Pour « tenir ses objectifs » en matière de réduction des émissions de gaz à effet de serre, la France doit investir davantage dans la rénovation énergétique des bâtiments. C'est ce qu'estime la coalition Unlock, qui réunit dans l'Hexagone des organisations telles que Agir pour le climat, Reclaim Finance ou encore la Fondation Abbé Pierre.
La rénovation énergétique du bâti est cruciale puisque les bâtiments et leur usage représentant plus d'un quart des émissions françaises. Les objectifs de neutralité carbone dans le bâtiment « requièrent la rénovation performante de 700.000 logements par an jusqu'en 2050 », selon Unlock qui souligne que la France est « très en retard ».
Pour parvenir à respecter ses engagements climatiques, la coalition avance une piste de solution. À savoir « un accroissement de l'investissement public et des prêts à taux zéro garantis par la BCE (Banque centrale européenne, ndlr) pour un montant total de 28 milliards d'euros par an ».
5 milliards d'euros consacrés alors qu'il en faudrait 28
Selon la coalition d'ONG, « l'État français consacre environ 5 milliards d'euros par an à la rénovation énergétique des logements ». Mais « cette dépense publique ne parvient pas à stimuler la demande et à avoir un impact réel sur le taux de rénovation performante des logements ».
Pour atteindre ses objectifs, la France devrait réaffecter, selon Unlock, ces 5 milliards d'euros d'aide « aux seules rénovations énergétiques performantes ». Et l'investissement devrait être porté à 28 milliards d'euros par an grâce à des « subventions publiques » et à « des prêts à taux zéro garantis par la BCE ».
Il faudrait même un peu plus selon l'Institut de l'économie pour le climat (I4CE), à savoir 33,4 milliards par an jusqu'en 2050. Cela permettrait à la France d'être dans les clous de la Stratégie nationale bas-carbone. Cette stratégie, dont une nouvelle mouture actualisée doit être publiée dans les prochains mois, prévoit qu'en 2050, l'ensemble du bâti devra atteindre la norme BBC (bâtiment basse consommation). Cela correspond à une consommation de 50 kilowattheures par mètre carré par an, soit à peu près l'équivalent d'une étiquette énergétique B sur une échelle allant de A à G.

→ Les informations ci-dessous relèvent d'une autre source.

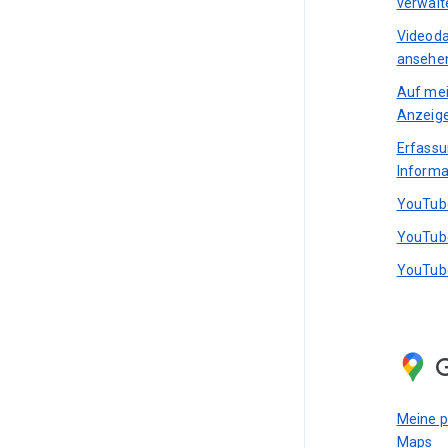
verwalt
Videoda
ansehen
Auf mei
Anzeig
Erfass
Informa
YouTube
YouTube
YouTube
Meine p
Maps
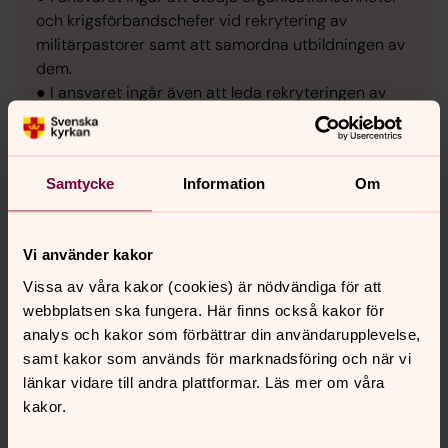
och krigsförbandschefer vid rekrytering av
militärpastorer samt att samordna utbildningen av
dem.
● I ansvaret ingår även att leda rekryteringen av
militärpastorer till internationella insatser, samt att
samverka internationellt avseende militär själavård.
Samtycke
Information
Om
Förbandspräst:
● Arbetar direkt med soldaterna vid ett specifikt
militärt förband.
Vi använder kakor
● Ansvarar för själavård, stöd vid kriser,
gudstjänster och andaktsliv.
Vissa av våra kakor (cookies) är nödvändiga för att
● Finansieras huvudsakligen av Försvarsmakten,
webbplatsen ska fungera. Här finns också kakor för
även om prästen ofta är anställd och utbildad av
analys och kakor som förbättrar din användarupplevelse,
ett civilt kyrkosamfund (oftast Svenska kyrkan).
samt kakor som används för marknadsföring och när vi
länkar vidare till andra plattformar. Läs mer om våra
kakor.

Or, pour l'heure, la seule incitation présente dans la loi consiste à interdire progressivement à la location les biens les plus mal classés : les G en 2025, les F en 2028 et les E en 2034. Selon les calculs de la Fédération nationale de l'immobilier (Fnaim), extirper l'ensemble du parc des classes E, F et G coûterait déjà 258 milliards d'euros.

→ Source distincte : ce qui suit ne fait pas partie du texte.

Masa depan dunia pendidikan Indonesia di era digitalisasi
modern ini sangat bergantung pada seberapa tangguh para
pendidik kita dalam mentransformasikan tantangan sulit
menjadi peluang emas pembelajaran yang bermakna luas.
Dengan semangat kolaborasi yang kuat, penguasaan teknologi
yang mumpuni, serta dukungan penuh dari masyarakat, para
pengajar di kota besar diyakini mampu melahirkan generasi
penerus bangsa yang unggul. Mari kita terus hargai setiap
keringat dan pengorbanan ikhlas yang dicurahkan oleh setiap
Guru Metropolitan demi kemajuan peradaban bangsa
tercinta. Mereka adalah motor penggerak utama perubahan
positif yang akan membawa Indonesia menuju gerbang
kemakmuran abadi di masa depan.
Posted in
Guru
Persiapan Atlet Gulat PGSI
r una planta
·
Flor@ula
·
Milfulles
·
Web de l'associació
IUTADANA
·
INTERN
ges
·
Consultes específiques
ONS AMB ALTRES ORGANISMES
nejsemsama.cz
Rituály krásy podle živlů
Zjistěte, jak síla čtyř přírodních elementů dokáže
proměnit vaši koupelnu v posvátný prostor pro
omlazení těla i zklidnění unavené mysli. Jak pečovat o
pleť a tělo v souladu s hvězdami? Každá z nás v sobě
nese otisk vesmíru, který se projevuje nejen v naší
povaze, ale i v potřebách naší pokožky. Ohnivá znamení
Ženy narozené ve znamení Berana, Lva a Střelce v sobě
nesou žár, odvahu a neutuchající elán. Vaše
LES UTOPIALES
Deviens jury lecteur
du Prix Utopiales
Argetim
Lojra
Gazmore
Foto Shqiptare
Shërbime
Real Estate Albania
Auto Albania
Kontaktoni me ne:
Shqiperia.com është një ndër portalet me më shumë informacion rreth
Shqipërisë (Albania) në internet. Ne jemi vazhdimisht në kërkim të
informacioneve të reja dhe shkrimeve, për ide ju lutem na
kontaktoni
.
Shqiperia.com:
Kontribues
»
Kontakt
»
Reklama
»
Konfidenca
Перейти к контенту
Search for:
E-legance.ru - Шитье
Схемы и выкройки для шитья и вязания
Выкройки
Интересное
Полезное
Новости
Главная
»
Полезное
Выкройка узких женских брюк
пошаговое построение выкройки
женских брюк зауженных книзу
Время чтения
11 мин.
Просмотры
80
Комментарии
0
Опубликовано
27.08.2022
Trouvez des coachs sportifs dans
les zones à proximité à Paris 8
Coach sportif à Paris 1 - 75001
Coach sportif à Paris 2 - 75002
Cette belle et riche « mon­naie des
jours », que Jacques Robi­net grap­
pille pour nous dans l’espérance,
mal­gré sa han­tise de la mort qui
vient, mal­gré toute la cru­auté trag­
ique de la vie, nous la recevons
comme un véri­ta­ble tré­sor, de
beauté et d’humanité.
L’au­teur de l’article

D'après l'I4CE, l'ensemble des investissements, public et privé confondus, pour la rénovation des bâtiments a atteint 19,9 milliards d'euros en 2021.
Le gouvernement refuse d'ajouter 12 milliards d'euros à la rénovation énergétique
Ces dernières semaines à l'Assemblée nationale, les députés ont débattu autour du projet de loi de finances (PLF) pour 2023. Le 1er novembre, ils avaient adopté, contre l'avis du gouvernement, deux amendements écologistes et socialistes ajoutant quelque 12 milliards de crédits pour la rénovation énergétique des bâtiments. Mais dès le lendemain, Elisabeth Borne a engagé le 49.3 pour faire adopter sans vote l'ensemble du projet de budget 2023 en première lecture en écartant ces amendements. « On ne peut pas multiplier par sept du jour au lendemain les travaux de rénovation thermique », a-t-elle déclaré.
Les oppositions avaient notamment étrillé le bilan de « MaPrimeRénov' », le mécanisme d'aide à la rénovation mis en place en 2020. Il est selon la députée LR Véronique Louwagie « très loin des objectifs », avec seulement « 2.500 passoires thermiques » rénovées.
La Cour des comptes a par ailleurs récemment rendu un rapport très sévère sur la politique de rénovation énergétique des bâtiments. « Il manque un pilotage fort et efficace et un service public de l'accompagnement efficient », a-t-elle déploré.